Zimmermann: músico para ser poeta
Não tenho conhecimentos suficientes sobre poesia (ou literatura em geral) para avaliar se um prémio Nobel da Literatura é bem ou mal atribuído. Sei ler e dizer se, na minha opinião, o que li é bom ou mau. O mesmo vale para a música ou cinema ou teatro ou pintura ou...
No caso de Bob Dylan, gosto de algumas músicas e de outras nem tanto. De algumas de que não gosto, consigo no entanto apreciar as letras, a sua poesia. Noto isso ainda mais noutros grandes autores, Leonard Cohen ou no herdeiro de Dylan Bruce Springsteen. Ouço as músicas, não me agarram, mas sendo quem são acabo por pegar nas letras e gostar mais delas lidas, em silêncio.
Por isso penso que se podem ler as letras das músicas sem rpestar atenção à música, porque são letras que se sustentam a si mesmas. Noutros casos é necessária a música, as letras seriam ridículas se não incorporadas na melodia e estruturadas por esta. Com Dylan raramente se vê isso.
Por isso tenho uma posição diferente da Francisca: penso que as letras, mesmo que escritas para serem inicialmente acompanhadas por música, podem ser lidas separadamente (tal como já li peças de teatro sem as ver em palco). Compreendo no entanto a posição dela e, na maior parte dos casos, estaria de acordo. Há apenas alguns, como os que nomeei acima, onde penso que a música é desnecessária, mesmo quando complementa o conjunto.

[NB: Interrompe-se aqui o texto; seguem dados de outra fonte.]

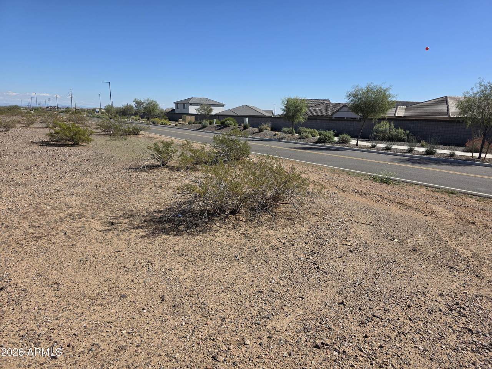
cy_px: 184
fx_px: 327
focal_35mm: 23
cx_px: 246
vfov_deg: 58.9
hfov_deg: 73.9
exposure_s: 1/7626
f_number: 1.7
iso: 80
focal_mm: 6.3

Robert Zimmermann escolheu o apelido Dylan em homenagem a Dylan Thomas. Aquilo que primeiro chamou a atenção foram as suas letras, mas isso aconteceu porque as cantava. Numa comparação canhestra, lembro-me de algo que li em tempos sobre Puff Daddy e Jay Z: o primeiro era empresário para poder ser rapper, o segundo era rapper para ser empresário. Na minha comparação canhestra, tenho vontade de escrever que Zimmermann se tornou um músico para poder ser poeta, para que o ouvissem e lessem. Para tal se tornou Dylan. E devemos, tanto os leitores como os ouvintes, ficar felizes por isso.